* **Action item**: Pull out every line with the word "that" from the entries below.

* **Exercise materials**:
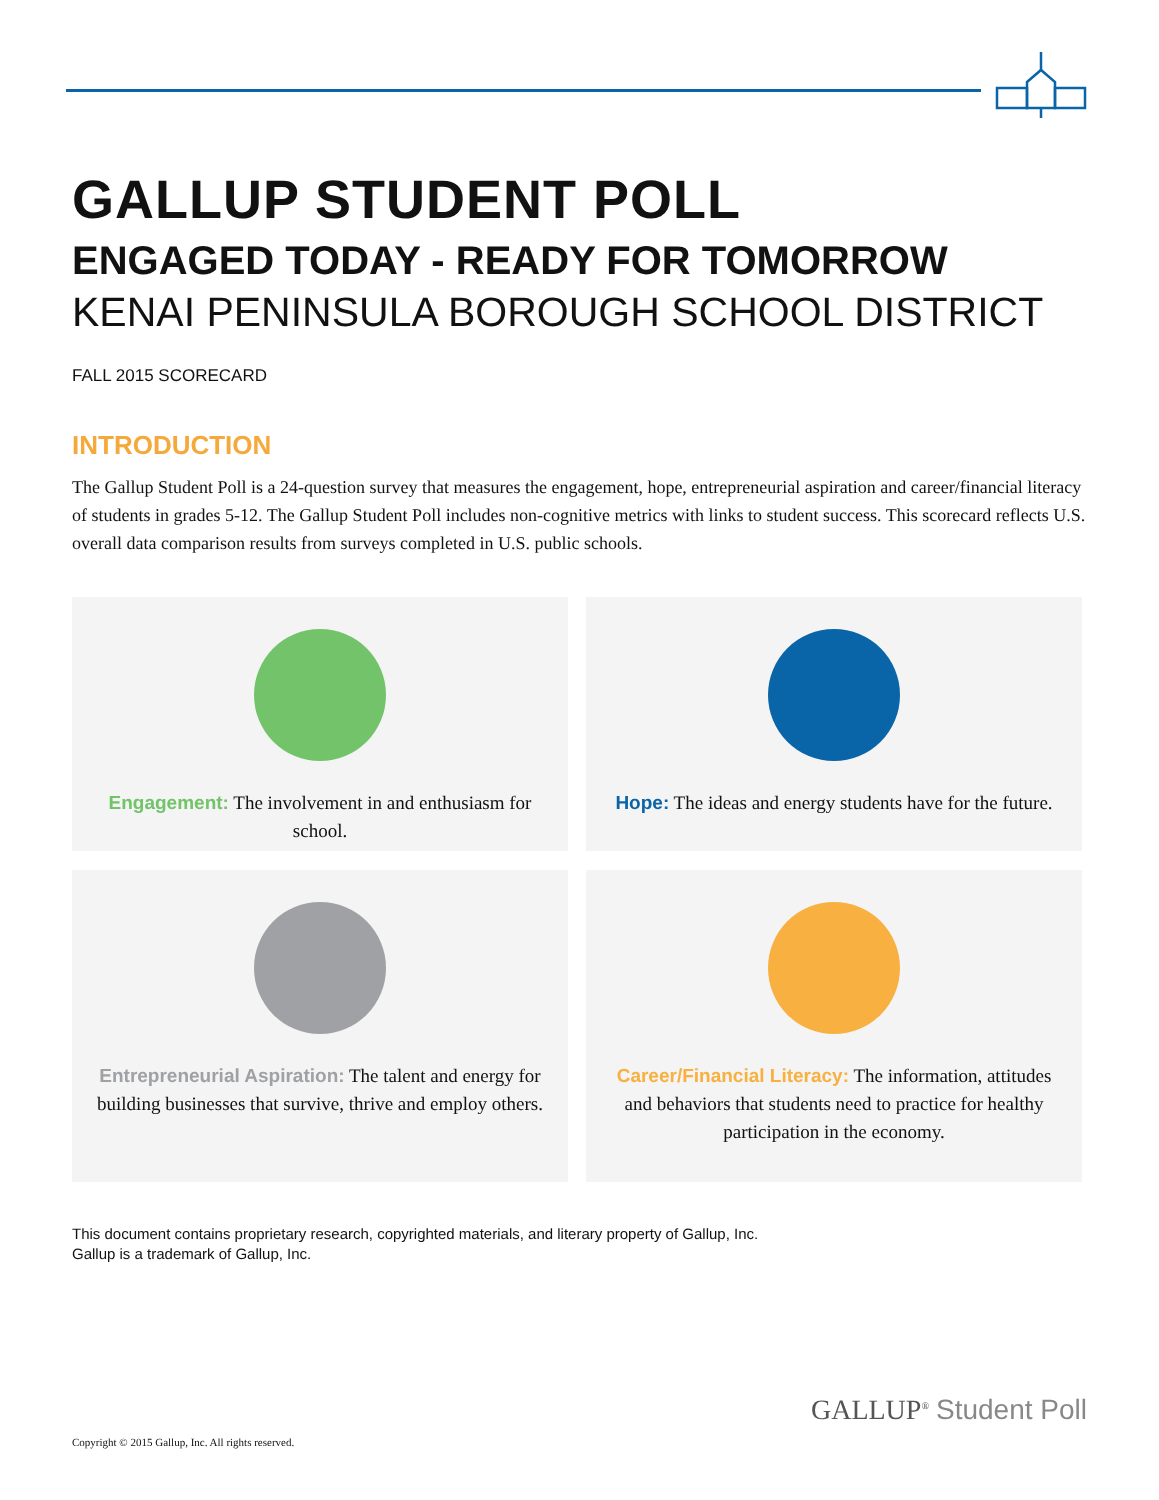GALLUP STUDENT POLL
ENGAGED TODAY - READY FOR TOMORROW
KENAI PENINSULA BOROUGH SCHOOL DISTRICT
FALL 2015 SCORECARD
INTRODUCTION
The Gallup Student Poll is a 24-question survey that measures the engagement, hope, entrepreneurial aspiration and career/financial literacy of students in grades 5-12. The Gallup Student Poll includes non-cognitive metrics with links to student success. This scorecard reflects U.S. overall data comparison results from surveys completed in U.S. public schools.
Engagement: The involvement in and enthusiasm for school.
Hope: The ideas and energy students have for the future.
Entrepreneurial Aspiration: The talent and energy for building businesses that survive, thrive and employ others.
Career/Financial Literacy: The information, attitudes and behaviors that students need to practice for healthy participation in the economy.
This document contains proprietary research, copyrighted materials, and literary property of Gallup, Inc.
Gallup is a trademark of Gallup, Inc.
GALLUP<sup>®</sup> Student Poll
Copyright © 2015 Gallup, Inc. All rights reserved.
...
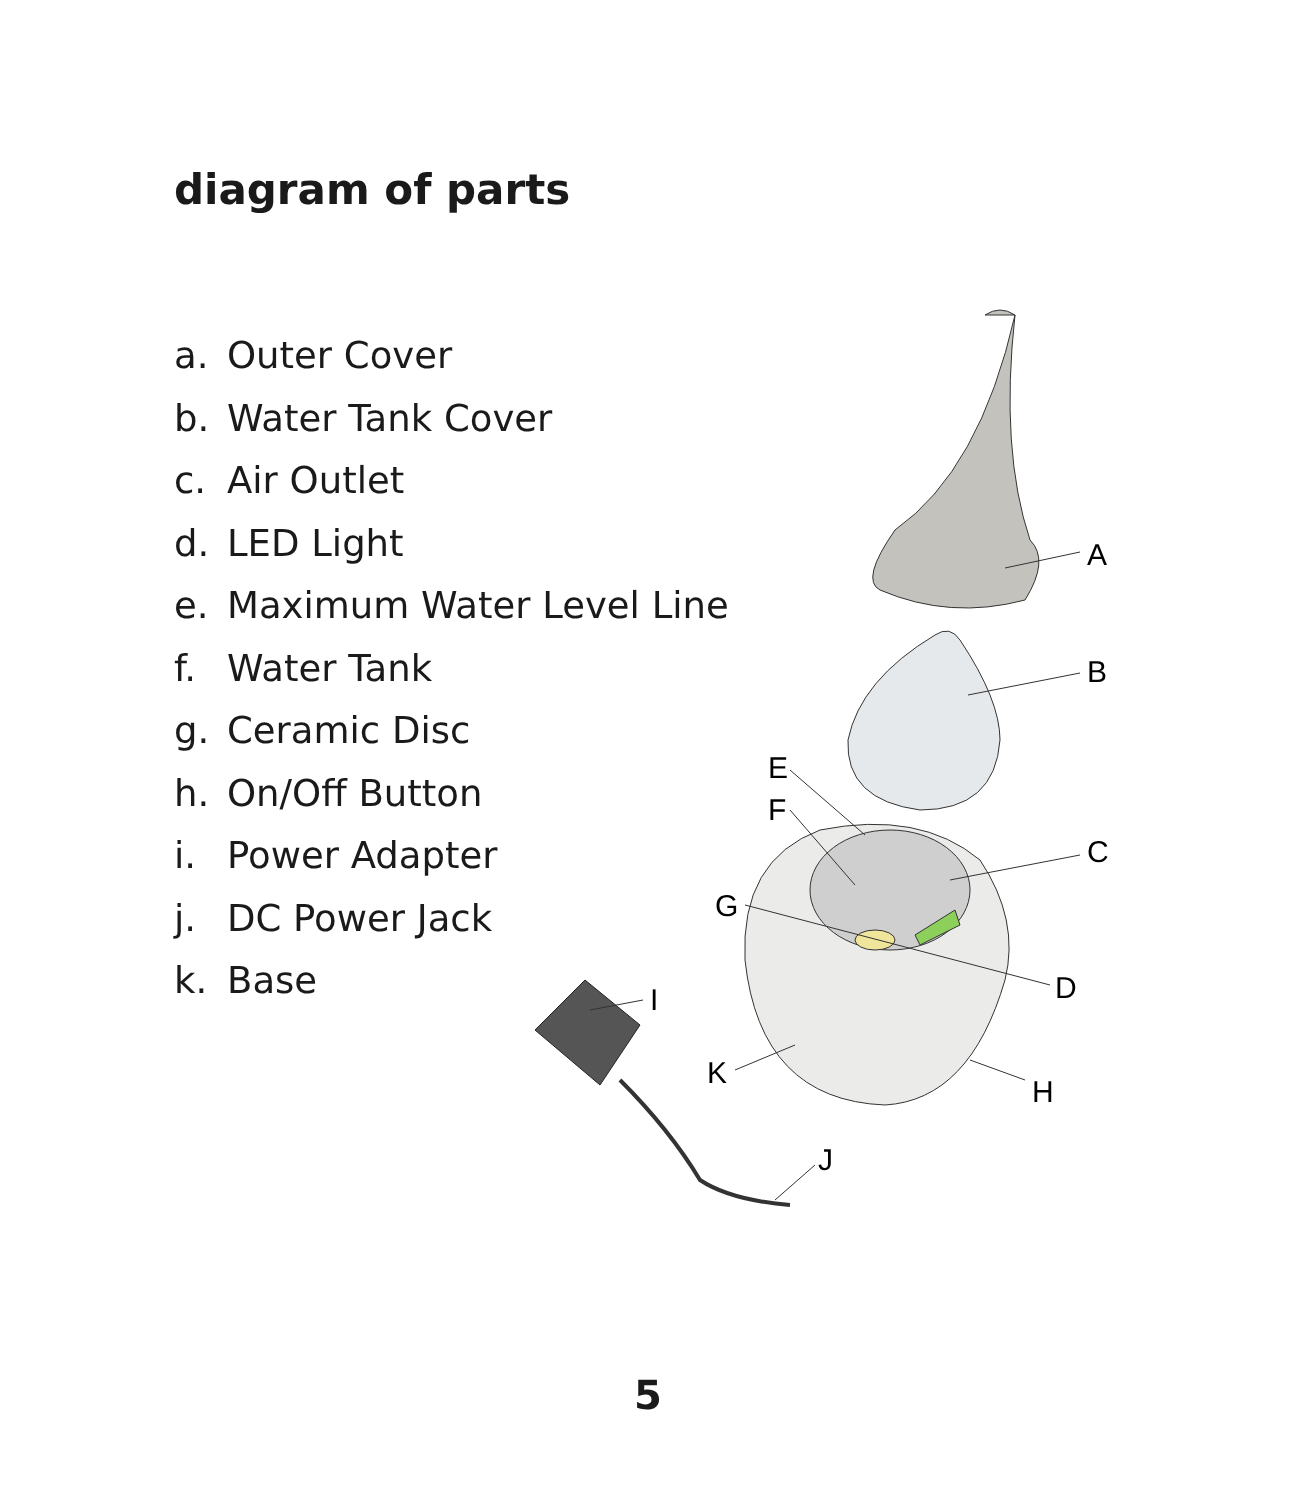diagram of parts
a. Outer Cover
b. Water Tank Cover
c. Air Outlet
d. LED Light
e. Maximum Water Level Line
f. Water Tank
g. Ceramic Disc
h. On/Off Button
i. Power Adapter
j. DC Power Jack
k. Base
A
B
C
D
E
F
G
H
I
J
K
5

* **Written solution**:
The Gallup Student Poll is a 24-question survey that measures the engagement, hope, entrepreneurial aspiration and career/financial literacy of students in grades 5-12. The Gallup Student Poll includes non-cognitive metrics with links to student success. This scorecard reflects U.S. overall data comparison results from surveys completed in U.S. public schools.
Entrepreneurial Aspiration: The talent and energy for building businesses that survive, thrive and employ others.
Career/Financial Literacy: The information, attitudes and behaviors that students need to practice for healthy participation in the economy.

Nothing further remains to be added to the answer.